We are 12 weeks, 6 days today. Baby is due Feb 24, 2024, which has a nice ring to it.

With my son Case, I had an extensive ultrasound performed at 12 weeks thanks to my incredible High-Risk OB, who suggested it to help with my peace of mind as at that point it was my fifth pregnancy with three rainbows that hadn’t come or did, depending on how you look at it. It definitely helped ease my nerves, and I was so grateful to her.

Carmen's 12-week ultrasound - Squeezing the Sweet Moments

Author’s Personal Collection/Carmen Grover

We were able to have another extensive ultrasound again with this baby.

However, my anxiety remains. At the ultrasound, they asked if this was my first baby. I remember up until Maelie came, I think I always said yes. They never asked which number pregnancy it was. When she asked this time I just said, “No,” with no follow-up answer, no nothing. I let it linger in the air, then she asked, “What number pregnancy is this for you?” I said 11. The question is usually, “How many kids do you have at home?” I liked being able to say this was my 11th pregnancy, as it empowered me to address all of my babies. But, it did make me more emotional as I lay there letting that sink in.

The ultrasound tech said the baby was moving so much and even trying to stand. Baby looks great! Every one of our babies always looked great at this stage!

Phillip had been checking in all day, asking, “How did it go?” It’s a tricky question, as it went well. Baby has a heartbeat, is moving, and looks like a real baby with hands, a head, legs, and belly. Then he asked, “When can we start getting the genetic testing?”

We both aren’t reassured until we are past the genetics and anatomy scans. Each scan gets us closer to the next step, and no matter what, we will get there.

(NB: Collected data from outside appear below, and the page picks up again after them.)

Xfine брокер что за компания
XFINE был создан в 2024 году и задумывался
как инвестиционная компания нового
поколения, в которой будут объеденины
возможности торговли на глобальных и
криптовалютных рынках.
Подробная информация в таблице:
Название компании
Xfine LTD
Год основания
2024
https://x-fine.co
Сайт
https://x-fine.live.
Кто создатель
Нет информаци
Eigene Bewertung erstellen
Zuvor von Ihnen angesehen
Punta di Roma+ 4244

Carmen's 12-week bump with a lemon - Squeezing the Sweet Moments

Author’s Personal Collection/Carmen Grover

I got to see the baby on the NIPT ultrasound. It’s always incredible to me how one pregnancy can end, and another can make it a little further. I’m still crippled until I get to 20 weeks, as baby looks amazing, but I never trust that until we’ve made it to that point.

I’m so filled with excitement, but I can never reach that point of complete awe, even when I try really hard, seeing its little fingers covering its face and little legs trying to stand. I try to take it all in, but then I remember seeing those perfect features on the outside when I had to say goodbye. When life hands me lemons today, I’m trying to squeeze really hard these sweet little moments 🍋.